Text provided:
•••

Today, Christianity remains a dominant religious affiliation among Korean-Canadians, with a significant number identifying as Protestant or Catholic. Korean churches have continued to evolve, addressing the needs of second and third generation Korean-Canadians who may be more assimilated into Canadian culture. Many churches offer bilingual services, youth ministries, and outreach programs that cater to a diverse population and congregation. The role of the church has expanded beyond religious worship, and serves as a bridge between generations and fostering a dual Korean-Canadian identity.

In response to generational shifts, many Korean churches have adapted by integrating contemporary worship styles, emphasizing youth engagement, and more. With younger Korean-Canadians often facing linguistic and cultural barriers with traditional congregations, many churches now incorporate English-speaking services and leadership opportunities for second and third generation individuals. This shift has allowed for a more inclusive and intergenerational approach to church.

•••

Entries provided:
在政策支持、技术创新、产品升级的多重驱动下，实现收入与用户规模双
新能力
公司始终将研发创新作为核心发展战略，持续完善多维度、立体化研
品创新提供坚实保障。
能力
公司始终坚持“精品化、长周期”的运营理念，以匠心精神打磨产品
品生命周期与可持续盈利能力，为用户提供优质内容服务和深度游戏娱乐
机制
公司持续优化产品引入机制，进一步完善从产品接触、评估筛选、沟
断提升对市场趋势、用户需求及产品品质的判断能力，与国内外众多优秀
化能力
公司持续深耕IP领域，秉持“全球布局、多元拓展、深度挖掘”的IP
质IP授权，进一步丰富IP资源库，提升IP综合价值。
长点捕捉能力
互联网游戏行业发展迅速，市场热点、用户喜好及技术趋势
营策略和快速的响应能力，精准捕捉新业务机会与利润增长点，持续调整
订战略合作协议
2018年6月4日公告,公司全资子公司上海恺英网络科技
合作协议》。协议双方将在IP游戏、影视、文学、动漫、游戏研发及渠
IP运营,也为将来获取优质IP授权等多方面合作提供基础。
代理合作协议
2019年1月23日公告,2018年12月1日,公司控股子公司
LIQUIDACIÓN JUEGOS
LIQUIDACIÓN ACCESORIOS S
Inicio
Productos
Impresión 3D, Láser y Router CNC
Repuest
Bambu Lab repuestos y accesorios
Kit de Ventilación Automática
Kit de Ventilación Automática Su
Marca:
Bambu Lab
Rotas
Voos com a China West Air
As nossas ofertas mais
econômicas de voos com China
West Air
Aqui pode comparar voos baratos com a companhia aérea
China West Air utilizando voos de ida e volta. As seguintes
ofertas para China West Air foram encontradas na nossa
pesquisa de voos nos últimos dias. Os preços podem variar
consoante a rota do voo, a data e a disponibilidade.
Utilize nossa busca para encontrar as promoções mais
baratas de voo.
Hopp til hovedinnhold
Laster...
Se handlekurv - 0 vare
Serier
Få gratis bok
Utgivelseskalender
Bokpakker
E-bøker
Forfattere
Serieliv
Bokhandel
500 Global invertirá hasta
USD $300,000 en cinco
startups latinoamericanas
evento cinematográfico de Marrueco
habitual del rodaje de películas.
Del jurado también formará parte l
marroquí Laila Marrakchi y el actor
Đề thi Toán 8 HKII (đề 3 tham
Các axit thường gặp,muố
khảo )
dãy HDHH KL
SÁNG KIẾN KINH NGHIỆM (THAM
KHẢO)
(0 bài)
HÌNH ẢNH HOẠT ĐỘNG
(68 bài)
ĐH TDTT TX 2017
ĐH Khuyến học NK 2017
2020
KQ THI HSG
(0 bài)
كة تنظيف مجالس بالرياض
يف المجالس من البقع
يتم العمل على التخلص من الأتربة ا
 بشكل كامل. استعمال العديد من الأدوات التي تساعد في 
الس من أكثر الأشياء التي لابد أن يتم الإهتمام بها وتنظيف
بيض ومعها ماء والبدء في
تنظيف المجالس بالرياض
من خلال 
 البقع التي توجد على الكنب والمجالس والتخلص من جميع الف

•••

Try it: In two sentences, how would you summarize the text on Korean-Canadian churches?

Expected answer: Christianity remains a dominant religious affiliation among Korean-Canadians, and Korean churches have adapted to second and third generation members through bilingual and English-speaking services, youth ministries, contemporary worship, and leadership opportunities. Beyond religious worship, the church now serves as a bridge between generations and fosters a dual Korean-Canadian identity, allowing a more inclusive and intergenerational approach.